● **Supplied data**:
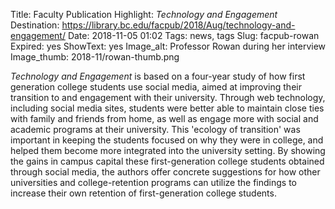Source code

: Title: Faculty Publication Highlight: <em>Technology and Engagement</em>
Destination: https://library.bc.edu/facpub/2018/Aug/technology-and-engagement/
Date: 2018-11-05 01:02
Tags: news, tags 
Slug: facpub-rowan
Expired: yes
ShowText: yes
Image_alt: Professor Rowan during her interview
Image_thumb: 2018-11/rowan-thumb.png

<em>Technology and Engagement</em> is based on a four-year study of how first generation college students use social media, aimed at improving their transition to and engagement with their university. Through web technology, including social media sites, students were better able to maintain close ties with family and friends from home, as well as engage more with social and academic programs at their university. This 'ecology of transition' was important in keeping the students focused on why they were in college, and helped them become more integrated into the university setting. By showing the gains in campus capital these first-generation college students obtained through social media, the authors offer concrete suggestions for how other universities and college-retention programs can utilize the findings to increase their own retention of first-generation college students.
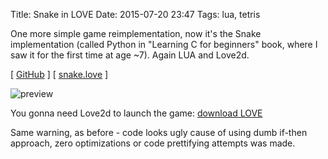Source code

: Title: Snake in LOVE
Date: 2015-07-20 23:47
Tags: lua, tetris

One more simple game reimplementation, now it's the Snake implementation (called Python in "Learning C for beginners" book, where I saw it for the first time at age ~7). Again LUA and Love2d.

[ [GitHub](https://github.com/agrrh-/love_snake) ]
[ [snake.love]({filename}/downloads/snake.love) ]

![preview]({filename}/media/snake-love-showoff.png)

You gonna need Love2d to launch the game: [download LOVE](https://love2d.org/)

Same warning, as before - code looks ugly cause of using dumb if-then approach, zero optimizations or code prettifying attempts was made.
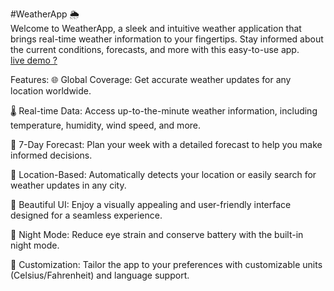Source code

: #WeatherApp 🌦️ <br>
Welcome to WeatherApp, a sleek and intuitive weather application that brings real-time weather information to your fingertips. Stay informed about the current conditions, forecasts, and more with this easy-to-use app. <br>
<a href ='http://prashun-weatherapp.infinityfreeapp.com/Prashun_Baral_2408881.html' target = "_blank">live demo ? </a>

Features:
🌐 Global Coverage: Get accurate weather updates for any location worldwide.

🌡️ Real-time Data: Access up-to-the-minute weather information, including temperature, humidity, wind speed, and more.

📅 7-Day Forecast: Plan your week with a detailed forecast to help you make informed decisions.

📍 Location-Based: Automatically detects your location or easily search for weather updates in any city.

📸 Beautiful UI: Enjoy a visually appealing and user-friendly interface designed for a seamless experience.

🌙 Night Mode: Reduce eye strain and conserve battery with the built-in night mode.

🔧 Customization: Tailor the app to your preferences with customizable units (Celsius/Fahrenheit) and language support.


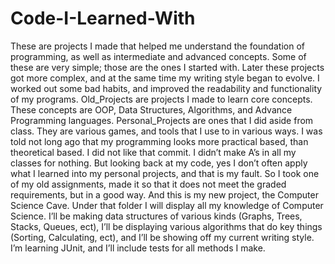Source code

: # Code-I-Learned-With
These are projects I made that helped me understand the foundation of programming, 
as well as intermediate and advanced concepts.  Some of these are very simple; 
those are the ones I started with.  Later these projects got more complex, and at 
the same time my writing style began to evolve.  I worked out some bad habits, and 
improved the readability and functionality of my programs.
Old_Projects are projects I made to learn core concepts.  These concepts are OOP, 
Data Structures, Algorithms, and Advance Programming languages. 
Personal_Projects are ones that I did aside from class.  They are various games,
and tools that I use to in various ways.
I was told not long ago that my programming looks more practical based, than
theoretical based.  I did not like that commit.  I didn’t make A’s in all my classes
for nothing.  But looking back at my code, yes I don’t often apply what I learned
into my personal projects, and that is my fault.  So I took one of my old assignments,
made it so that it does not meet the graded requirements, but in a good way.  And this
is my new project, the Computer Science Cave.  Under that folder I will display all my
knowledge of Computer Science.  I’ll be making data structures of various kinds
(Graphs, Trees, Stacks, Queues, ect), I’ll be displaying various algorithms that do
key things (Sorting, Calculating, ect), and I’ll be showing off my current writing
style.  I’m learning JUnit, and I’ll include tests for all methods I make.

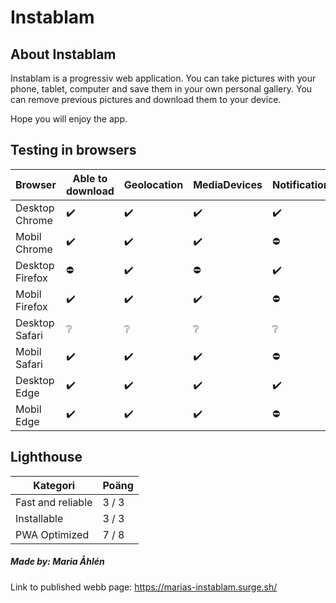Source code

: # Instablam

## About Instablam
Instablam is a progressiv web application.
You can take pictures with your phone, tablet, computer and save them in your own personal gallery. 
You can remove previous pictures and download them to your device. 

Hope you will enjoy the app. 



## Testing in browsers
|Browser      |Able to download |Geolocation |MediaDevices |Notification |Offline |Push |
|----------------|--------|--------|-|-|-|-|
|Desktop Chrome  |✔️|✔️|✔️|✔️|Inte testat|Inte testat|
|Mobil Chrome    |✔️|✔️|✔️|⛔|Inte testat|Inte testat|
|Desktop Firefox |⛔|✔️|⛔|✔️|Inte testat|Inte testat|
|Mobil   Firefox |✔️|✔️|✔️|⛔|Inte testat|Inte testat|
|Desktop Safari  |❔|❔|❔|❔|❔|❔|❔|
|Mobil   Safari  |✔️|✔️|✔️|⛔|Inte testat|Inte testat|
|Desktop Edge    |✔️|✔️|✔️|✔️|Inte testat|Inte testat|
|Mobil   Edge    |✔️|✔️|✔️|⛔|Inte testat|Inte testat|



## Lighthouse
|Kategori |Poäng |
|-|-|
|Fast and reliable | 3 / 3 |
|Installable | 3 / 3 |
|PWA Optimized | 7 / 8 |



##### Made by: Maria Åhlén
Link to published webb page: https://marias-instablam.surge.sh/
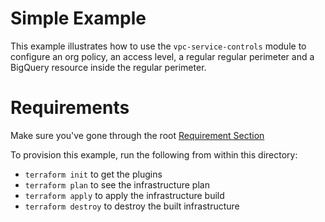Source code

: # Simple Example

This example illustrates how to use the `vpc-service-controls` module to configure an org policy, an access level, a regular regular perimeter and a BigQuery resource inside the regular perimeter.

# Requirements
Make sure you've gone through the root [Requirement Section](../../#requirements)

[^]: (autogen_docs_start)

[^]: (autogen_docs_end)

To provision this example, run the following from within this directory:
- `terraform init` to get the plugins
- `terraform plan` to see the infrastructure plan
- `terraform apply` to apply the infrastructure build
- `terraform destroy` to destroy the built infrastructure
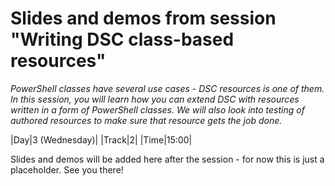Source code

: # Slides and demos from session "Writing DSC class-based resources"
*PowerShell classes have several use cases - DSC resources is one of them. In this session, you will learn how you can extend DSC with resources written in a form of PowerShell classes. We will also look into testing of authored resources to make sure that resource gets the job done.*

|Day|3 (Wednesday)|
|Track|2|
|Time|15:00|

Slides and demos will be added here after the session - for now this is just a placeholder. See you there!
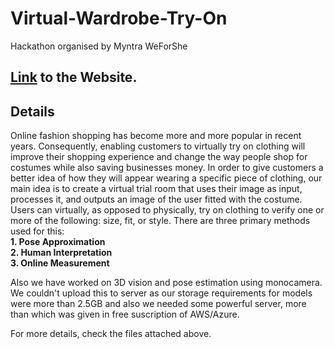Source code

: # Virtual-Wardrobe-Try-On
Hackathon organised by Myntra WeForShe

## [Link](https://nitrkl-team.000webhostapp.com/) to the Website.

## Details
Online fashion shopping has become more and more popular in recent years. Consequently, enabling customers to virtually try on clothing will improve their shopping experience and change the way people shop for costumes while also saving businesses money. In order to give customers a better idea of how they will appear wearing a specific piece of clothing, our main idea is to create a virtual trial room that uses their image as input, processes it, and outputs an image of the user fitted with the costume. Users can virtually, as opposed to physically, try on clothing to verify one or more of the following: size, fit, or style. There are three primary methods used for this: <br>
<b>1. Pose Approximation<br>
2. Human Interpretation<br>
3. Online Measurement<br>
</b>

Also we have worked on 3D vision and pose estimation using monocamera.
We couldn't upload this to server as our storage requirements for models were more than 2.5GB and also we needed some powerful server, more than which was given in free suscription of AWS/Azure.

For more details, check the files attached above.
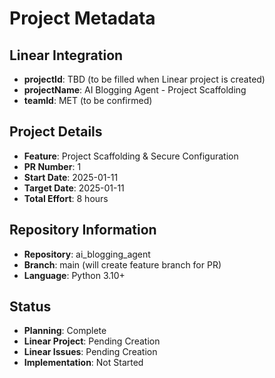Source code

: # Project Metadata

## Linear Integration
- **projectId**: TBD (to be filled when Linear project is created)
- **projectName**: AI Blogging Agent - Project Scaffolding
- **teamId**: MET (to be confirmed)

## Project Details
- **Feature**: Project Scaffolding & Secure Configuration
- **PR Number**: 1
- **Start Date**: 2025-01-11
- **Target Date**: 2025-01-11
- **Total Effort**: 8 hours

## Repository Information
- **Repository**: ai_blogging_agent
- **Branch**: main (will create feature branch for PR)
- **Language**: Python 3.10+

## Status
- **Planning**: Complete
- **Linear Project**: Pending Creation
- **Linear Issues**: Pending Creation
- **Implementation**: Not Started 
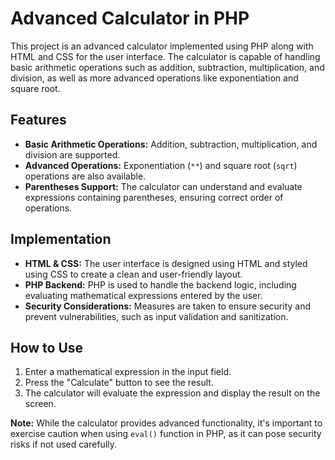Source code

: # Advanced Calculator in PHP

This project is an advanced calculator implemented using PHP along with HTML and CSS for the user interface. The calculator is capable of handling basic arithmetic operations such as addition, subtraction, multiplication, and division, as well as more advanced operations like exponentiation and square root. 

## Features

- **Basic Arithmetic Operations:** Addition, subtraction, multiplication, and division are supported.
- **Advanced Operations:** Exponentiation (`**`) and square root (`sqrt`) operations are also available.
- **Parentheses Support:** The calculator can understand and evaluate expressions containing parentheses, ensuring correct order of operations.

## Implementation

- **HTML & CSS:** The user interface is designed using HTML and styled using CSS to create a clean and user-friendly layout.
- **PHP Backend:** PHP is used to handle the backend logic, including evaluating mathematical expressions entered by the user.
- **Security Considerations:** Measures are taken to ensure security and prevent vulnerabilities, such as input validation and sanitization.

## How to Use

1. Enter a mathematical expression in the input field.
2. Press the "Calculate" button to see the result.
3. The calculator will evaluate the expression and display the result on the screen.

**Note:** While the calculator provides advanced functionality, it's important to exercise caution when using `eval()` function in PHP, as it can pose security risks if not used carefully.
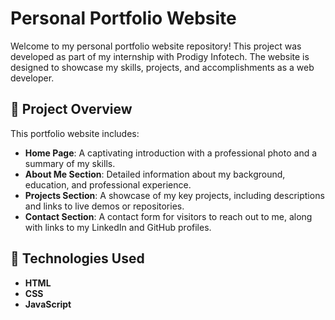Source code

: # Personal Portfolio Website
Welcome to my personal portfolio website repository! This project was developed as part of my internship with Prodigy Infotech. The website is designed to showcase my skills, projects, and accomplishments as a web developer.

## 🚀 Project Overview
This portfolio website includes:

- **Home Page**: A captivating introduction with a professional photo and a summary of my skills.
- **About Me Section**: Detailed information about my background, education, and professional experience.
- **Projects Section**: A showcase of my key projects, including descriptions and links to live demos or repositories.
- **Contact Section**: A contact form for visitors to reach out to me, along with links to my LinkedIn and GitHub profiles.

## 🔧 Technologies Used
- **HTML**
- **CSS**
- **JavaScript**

● **What the task requires**: Can you turn the stretch from the start of the material through the line containing "Image_thumb: 2018-11/rowan-thumb.png" into a numbered list, skipping blank lines and leaving the pictures out?

● **Expected answer**:
1. Source code
2. : Title: Faculty Publication Highlight: <em>Technology and Engagement</em>
3. Destination: https://library.bc.edu/facpub/2018/Aug/technology-and-engagement/
4. Date: 2018-11-05 01:02
5. Tags: news, tags 
6. Slug: facpub-rowan
7. Expired: yes
8. ShowText: yes
9. Image_alt: Professor Rowan during her interview
10. Image_thumb: 2018-11/rowan-thumb.png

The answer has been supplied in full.